Re: [PATCH RFC v6 13/18] riscv_cbqri: resctrl: Add MB_MIN bandwidth allocation via Rbwb

From: Drew Fustini

Date: Tue Jun 02 2026 - 01:01:30 EST

On Mon, Jun 01, 2026 at 08:57:17PM +0000, sashiko-bot@xxxxxxxxxx wrote:
> > diff --git a/drivers/resctrl/cbqri_resctrl.c b/drivers/resctrl/cbqri_resctrl.c
> > index f379058b0114b..1d312004b07d9 100644
> > --- a/drivers/resctrl/cbqri_resctrl.c
> > +++ b/drivers/resctrl/cbqri_resctrl.c
> > @@ -363,6 +363,9 @@ int resctrl_arch_update_one(struct rdt_resource *r, struct rdt_ctrl_domain *d,
> > case RDT_RESOURCE_L2:
> > case RDT_RESOURCE_L3:
> > return cbqri_apply_cache_config_dom(dom, r, closid, t, cfg_val);
> > + case RDT_RESOURCE_MB_MIN:
> > + /* sum(Rbwb) <= MRBWB validation runs inside cbqri_apply_rbwb(). */
> > + return cbqri_apply_rbwb(dom->hw_ctrl, closid, cfg_val, true);
>
> [Severity: High]
> Does this code leak memory bandwidth capacity when a resctrl group is removed?
>
> When a resctrl group is removed via rmdir, the CLOSID is freed by the core,
> but no architecture hook is invoked to reset the hardware or software cache.
> This means ctrl->rbwb_cache[closid] permanently retains the deleted group's
> bandwidth allocation.
>
> Later, when cbqri_apply_rbwb() is called to modify bandwidth for any active
> group, it sums across all ctrl->rcid_count CLOSIDs, including the unallocated
> ones.
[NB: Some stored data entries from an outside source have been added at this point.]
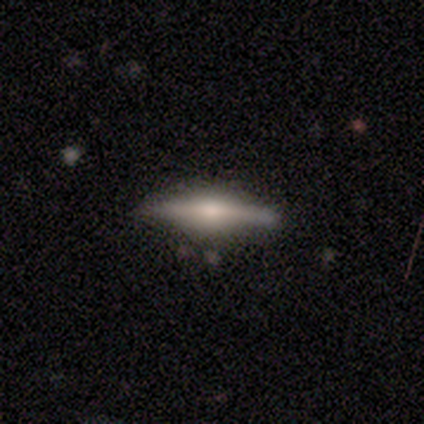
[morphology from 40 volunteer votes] This is likely a featured or disk galaxy (70%). It is clearly viewed edge-on (96%). Edge-on bulge: clearly rounded (85%). Merging: marginally none (42%).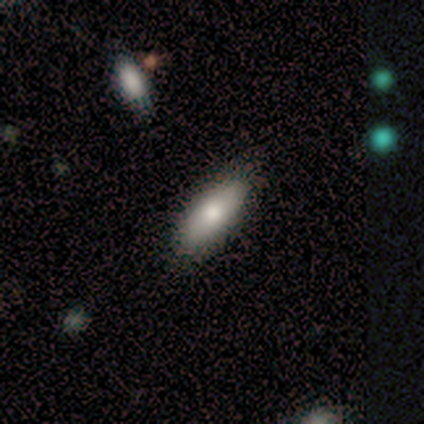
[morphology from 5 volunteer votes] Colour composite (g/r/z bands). It shows a smooth galaxy with no disk features (100%) that is in between round and cigar-shaped (80%). Merging: none (100%).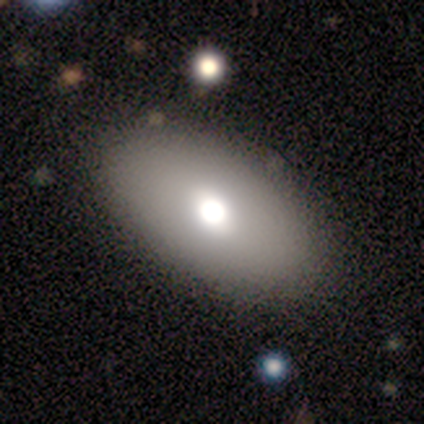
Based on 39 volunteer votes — Volunteers were most divided on "smooth or featured": smooth: 85%, featured or disk: 13%, star or artifact: 3%. More confident: how rounded — in between (97%); merging — none (79%).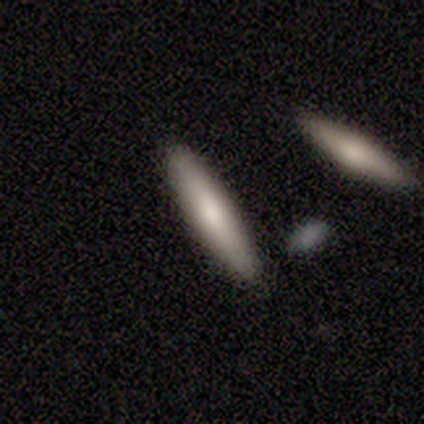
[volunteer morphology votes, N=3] A smooth galaxy with no disk features (67%) that is cigar-shaped (100%). Merging: none (100%).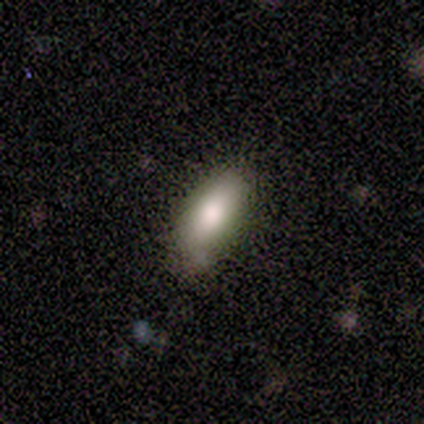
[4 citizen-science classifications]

The stranded bandwidth from deleted groups is included in the sum,
> causing new allocations to be rejected with -EINVAL.
>
> Can an attacker with mkdir permissions repeatedly create groups, assign high
> bandwidth, and remove them, to permanently starve the default group and
> active processes?

Only root can create directories in /sys/fs/resctrl so I do not think
this is a practical concern.

> > @@ -422,9 +433,22 @@ u32 resctrl_arch_get_config(struct rdt_resource *r, struct rdt_ctrl_domain *d,
> > return val;
> > }
> >
> > +/*
> > + * RCID 0 carries the remaining MRBWB after every other RCID is seeded with
> > + * the minimum Rbwb of 1. cbqri_probe_bc() rejects a bandwidth controller
> > + * with mrbwb < rcid_count, so this subtraction cannot underflow.
> > + */
> > +static u64 cbqri_rcid0_rbwb(struct cbqri_controller *ctrl)
> > +{
> > + if (WARN_ON_ONCE(ctrl->bc.mrbwb < ctrl->rcid_count))
> > + return 1;
> > + return ctrl->bc.mrbwb - (ctrl->rcid_count - 1);
> > +}
>
> [Severity: High]
> Does this calculation cause unconditional initialization failure on systems
> where MRBWB exceeds U16_MAX?
>
> The maximum reserved bandwidth blocks (mrbwb) is a 32-bit field in hardware
> capabilities, but cbqri_apply_rbwb() enforces a strict hardware limitation
> of 16 bits per RCID (rejecting values > U16_MAX).
>
> If the global mrbwb exceeds 65535, this function returns a value exceeding
> U16_MAX, causing cbqri_apply_rbwb() to reject it with -EINVAL. This in turn
> causes domain initialization to fail, preventing CPUs from coming online
> with resctrl.

This is not a real issue. MRBWB can not exceeds U16_MAX.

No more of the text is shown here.